- **TASK REQUIREMENTS**
From the records below, print exactly the lines starting at the one containing "1: Send the" and ending at the one containing "3: Send the", ends included, and nothing else.

- **SUPPLIED DATA**
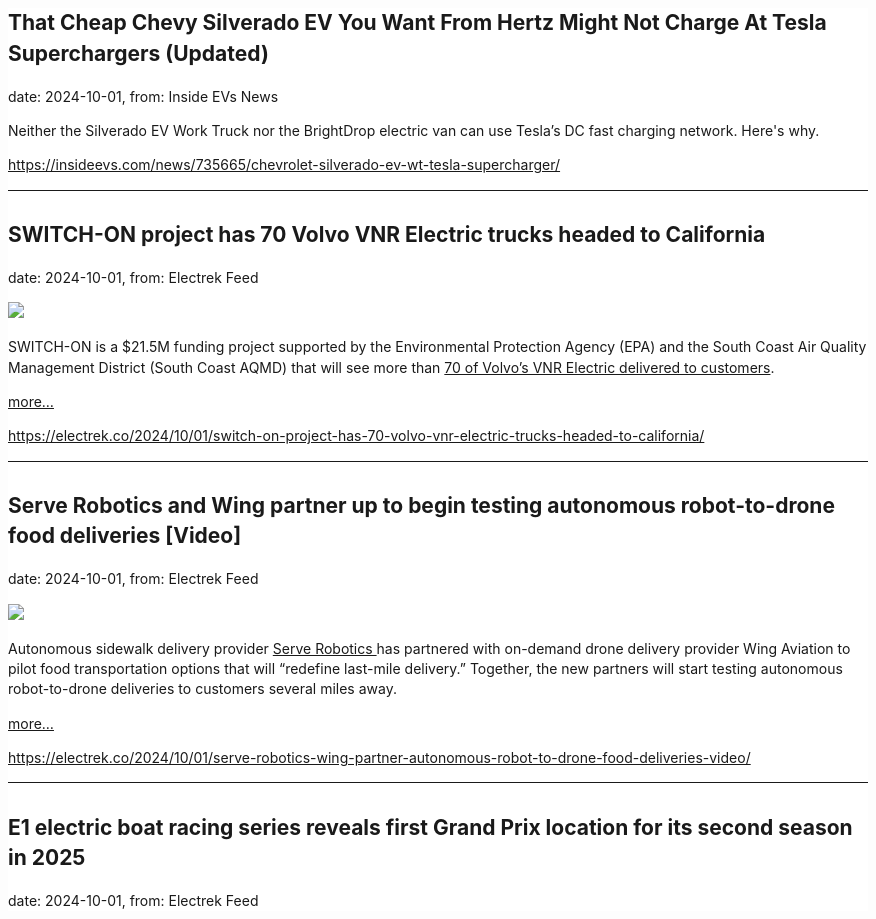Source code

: 
## That Cheap Chevy Silverado EV You Want From Hertz Might Not Charge At Tesla Superchargers (Updated)

date: 2024-10-01, from: Inside EVs News

Neither the Silverado EV Work Truck nor the BrightDrop electric van can use Tesla’s DC fast charging network. Here's why. 

<https://insideevs.com/news/735665/chevrolet-silverado-ev-wt-tesla-supercharger/>

---

## SWITCH-ON project has 70 Volvo VNR Electric trucks headed to California

date: 2024-10-01, from: Electrek Feed

<div class="feat-image"><img src="https://electrek.co/wp-content/uploads/sites/3/2024/09/volvo_vnr.jpg?quality=82&#038;strip=all&#038;w=1600" /></div><p>SWITCH-ON is a $21.5M funding project supported by the Environmental Protection Agency (EPA) and the South Coast Air Quality Management District (South Coast AQMD) that will see more than <a href="https://electrek.co/2024/09/22/home-hardware-adds-volvo-vnr-electric-semi-trucks-to-its-fleet/">70 of Volvo’s VNR Electric delivered to customers</a>.</p>



 <a data-layer-pagetype="post" data-layer-postcategory="california,electric-semi-truck,volvo-trucks" data-layer-viewtype="unknown" data-post-id="382189" href="https://electrek.co/2024/10/01/switch-on-project-has-70-volvo-vnr-electric-trucks-headed-to-california/#more-382189" class="more-link">more…</a> 

<https://electrek.co/2024/10/01/switch-on-project-has-70-volvo-vnr-electric-trucks-headed-to-california/>

---

## Serve Robotics and Wing partner up to begin testing autonomous robot-to-drone food deliveries [Video]

date: 2024-10-01, from: Electrek Feed

<div class="feat-image"><img src="https://electrek.co/wp-content/uploads/sites/3/2024/10/drone-deliveries-Serve-wing.jpg?quality=82&#038;strip=all&#038;w=1400" /></div><p>Autonomous sidewalk delivery provider <a href="https://electrek.co/guides/serve-robotics/">Serve Robotics </a>has partnered with on-demand drone delivery provider Wing Aviation to pilot food transportation options that will “redefine last-mile delivery.” Together, the new partners will start testing autonomous robot-to-drone deliveries to customers several miles away.</p>



 <a data-layer-pagetype="post" data-layer-postcategory="autonomous-deliveries,drone,serve-robotics,wing" data-layer-viewtype="unknown" data-post-id="382152" href="https://electrek.co/2024/10/01/serve-robotics-wing-partner-autonomous-robot-to-drone-food-deliveries-video/#more-382152" class="more-link">more…</a> 

<https://electrek.co/2024/10/01/serve-robotics-wing-partner-autonomous-robot-to-drone-food-deliveries-video/>

---

## E1 electric boat racing series reveals first Grand Prix location for its second season in 2025

date: 2024-10-01, from: Electrek Feed
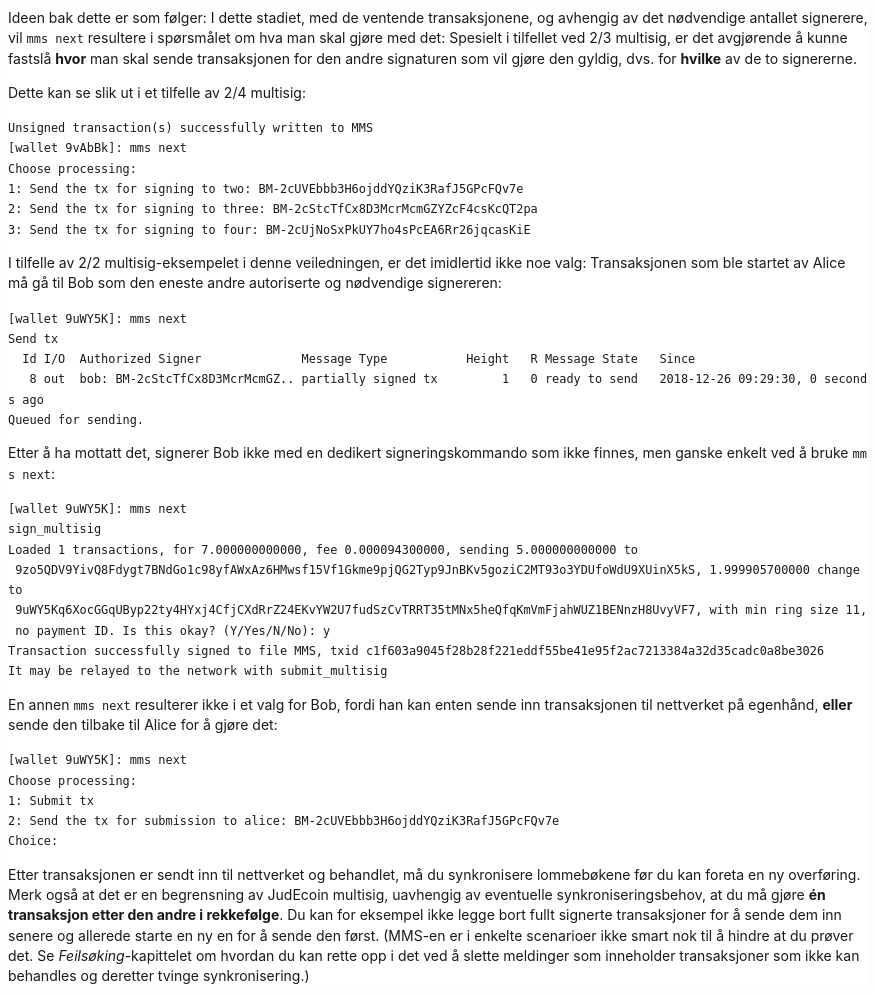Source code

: Ideen bak dette er som følger: I dette stadiet, med de ventende transaksjonene, og avhengig av det nødvendige antallet signerere, vil `mms next` resultere i spørsmålet om hva man skal gjøre med det: Spesielt i tilfellet ved 2/3 multisig, er det avgjørende å kunne fastslå **hvor** man skal sende transaksjonen for den andre signaturen som vil gjøre den gyldig, dvs. for **hvilke** av de to signererne.

Dette kan se slik ut i et tilfelle av 2/4 multisig:

    Unsigned transaction(s) successfully written to MMS
    [wallet 9vAbBk]: mms next
    Choose processing:
    1: Send the tx for signing to two: BM-2cUVEbbb3H6ojddYQziK3RafJ5GPcFQv7e
    2: Send the tx for signing to three: BM-2cStcTfCx8D3McrMcmGZYZcF4csKcQT2pa
    3: Send the tx for signing to four: BM-2cUjNoSxPkUY7ho4sPcEA6Rr26jqcasKiE

I tilfelle av 2/2 multisig-eksempelet i denne veiledningen, er det imidlertid ikke noe valg: Transaksjonen som ble startet av Alice må gå til Bob som den eneste andre autoriserte og nødvendige signereren:

    [wallet 9uWY5K]: mms next
    Send tx
      Id I/O  Authorized Signer              Message Type           Height   R Message State   Since                                   
       8 out  bob: BM-2cStcTfCx8D3McrMcmGZ.. partially signed tx         1   0 ready to send   2018-12-26 09:29:30, 0 seconds ago      
    Queued for sending.

Etter å ha mottatt det, signerer Bob ikke med en dedikert signeringskommando som ikke finnes, men ganske enkelt ved å bruke `mms next`:

    [wallet 9uWY5K]: mms next
    sign_multisig
    Loaded 1 transactions, for 7.000000000000, fee 0.000094300000, sending 5.000000000000 to
     9zo5QDV9YivQ8Fdygt7BNdGo1c98yfAWxAz6HMwsf15Vf1Gkme9pjQG2Typ9JnBKv5goziC2MT93o3YDUfoWdU9XUinX5kS, 1.999905700000 change to
     9uWY5Kq6XocGGqUByp22ty4HYxj4CfjCXdRrZ24EKvYW2U7fudSzCvTRRT35tMNx5heQfqKmVmFjahWUZ1BENnzH8UvyVF7, with min ring size 11,
     no payment ID. Is this okay? (Y/Yes/N/No): y
    Transaction successfully signed to file MMS, txid c1f603a9045f28b28f221eddf55be41e95f2ac7213384a32d35cadc0a8be3026
    It may be relayed to the network with submit_multisig

En annen `mms next` resulterer ikke i et valg for Bob, fordi han kan enten sende inn transaksjonen til nettverket på egenhånd, **eller** sende den tilbake til Alice for å gjøre det:

    [wallet 9uWY5K]: mms next
    Choose processing:
    1: Submit tx
    2: Send the tx for submission to alice: BM-2cUVEbbb3H6ojddYQziK3RafJ5GPcFQv7e
    Choice: 

Etter transaksjonen er sendt inn til nettverket og behandlet, må du synkronisere lommebøkene før du kan foreta en ny overføring. Merk også at det er en begrensning av JudEcoin multisig, uavhengig av eventuelle synkroniseringsbehov, at du må gjøre **én transaksjon etter den andre i rekkefølge**. Du kan for eksempel ikke legge bort fullt signerte transaksjoner for å sende dem inn senere og allerede starte en ny en for å sende den først. (MMS-en er i enkelte scenarioer ikke smart nok til å hindre at du prøver det. Se *Feilsøking*-kapittelet om hvordan du kan rette opp i det ved å slette meldinger som inneholder transaksjoner som ikke kan behandles og deretter tvinge synkronisering.)
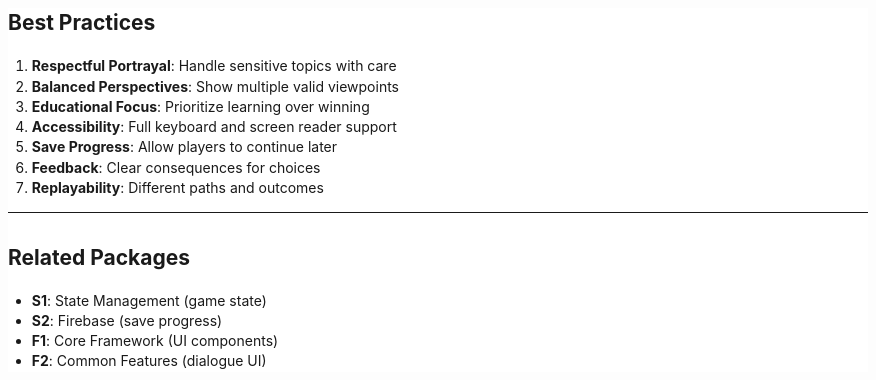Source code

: 
## Best Practices

1. **Respectful Portrayal**: Handle sensitive topics with care
2. **Balanced Perspectives**: Show multiple valid viewpoints
3. **Educational Focus**: Prioritize learning over winning
4. **Accessibility**: Full keyboard and screen reader support
5. **Save Progress**: Allow players to continue later
6. **Feedback**: Clear consequences for choices
7. **Replayability**: Different paths and outcomes

---

## Related Packages

- **S1**: State Management (game state)
- **S2**: Firebase (save progress)
- **F1**: Core Framework (UI components)
- **F2**: Common Features (dialogue UI)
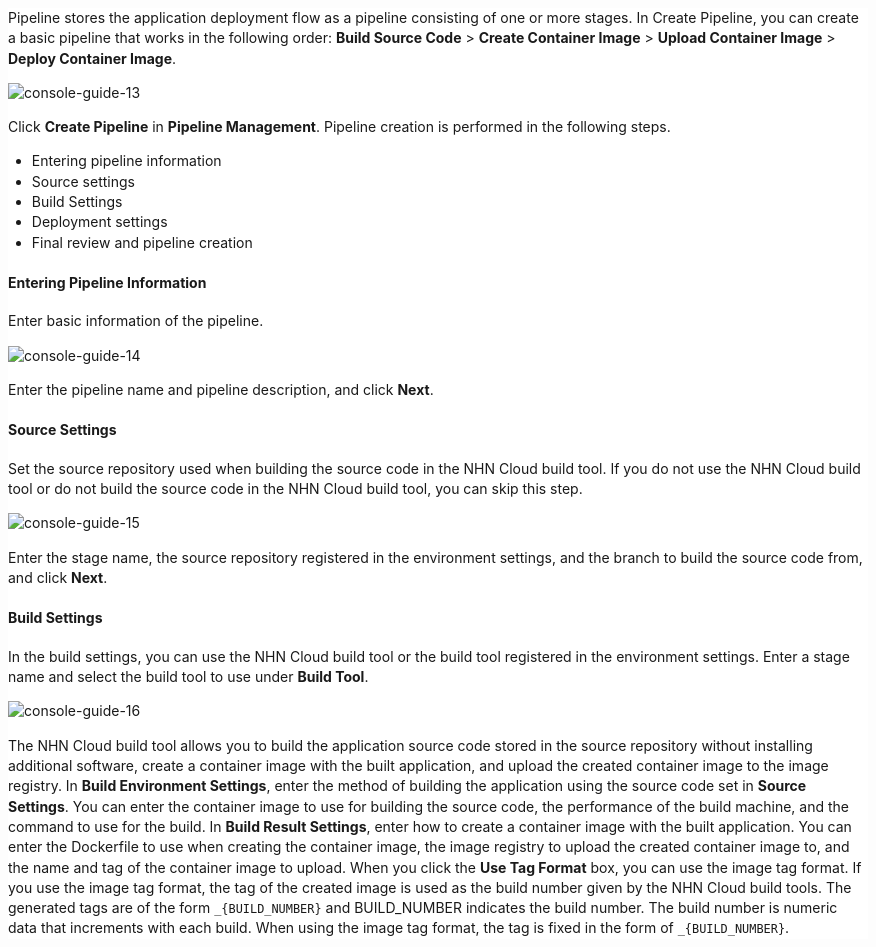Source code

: Pipeline stores the application deployment flow as a pipeline consisting of one or more stages. In Create Pipeline, you can create a basic pipeline that works in the following order: **Build Source Code** > **Create Container Image** > **Upload Container Image** > **Deploy Container Image**.

![console-guide-13](http://static.toastoven.net/prod_pipeline/2021-04-27/console-guide-13.png)

Click **Create Pipeline** in **Pipeline Management**. Pipeline creation is performed in the following steps.
- Entering pipeline information
- Source settings
- Build Settings
- Deployment settings
- Final review and pipeline creation

#### Entering Pipeline Information

Enter basic information of the pipeline.

![console-guide-14](http://static.toastoven.net/prod_pipeline/2021-04-27/console-guide-14.png)

Enter the pipeline name and pipeline description, and click **Next**.

#### Source Settings

Set the source repository used when building the source code in the NHN Cloud build tool. If you do not use the NHN Cloud build tool or do not build the source code in the NHN Cloud build tool, you can skip this step.

![console-guide-15](http://static.toastoven.net/prod_pipeline/2021-04-27/console-guide-15.png)

Enter the stage name, the source repository registered in the environment settings, and the branch to build the source code from, and click **Next**.

#### Build Settings

In the build settings, you can use the NHN Cloud build tool or the build tool registered in the environment settings. Enter a stage name and select the build tool to use under **Build Tool**.

![console-guide-16](http://static.toastoven.net/prod_pipeline/2023-01-13/console-guide-01.png)

The NHN Cloud build tool allows you to build the application source code stored in the source repository without installing additional software, create a container image with the built application, and upload the created container image to the image registry.
In **Build Environment Settings**, enter the method of building the application using the source code set in **Source Settings**. You can enter the container image to use for building the source code, the performance of the build machine, and the command to use for the build.
In **Build Result Settings**, enter how to create a container image with the built application. You can enter the Dockerfile to use when creating the container image, the image registry to upload the created container image to, and the name and tag of the container image to upload.
When you click the **Use Tag Format** box, you can use the image tag format. If you use the image tag format, the tag of the created image is used as the build number given by the NHN Cloud build tools. The generated tags are of the form `_{BUILD_NUMBER}` and BUILD_NUMBER indicates the build number.
The build number is numeric data that increments with each build. When using the image tag format, the tag is fixed in the form of `_{BUILD_NUMBER}`.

- **TASK RESPONSE**
    1: Send the tx for signing to two: BM-2cUVEbbb3H6ojddYQziK3RafJ5GPcFQv7e
    2: Send the tx for signing to three: BM-2cStcTfCx8D3McrMcmGZYZcF4csKcQT2pa
    3: Send the tx for signing to four: BM-2cUjNoSxPkUY7ho4sPcEA6Rr26jqcasKiE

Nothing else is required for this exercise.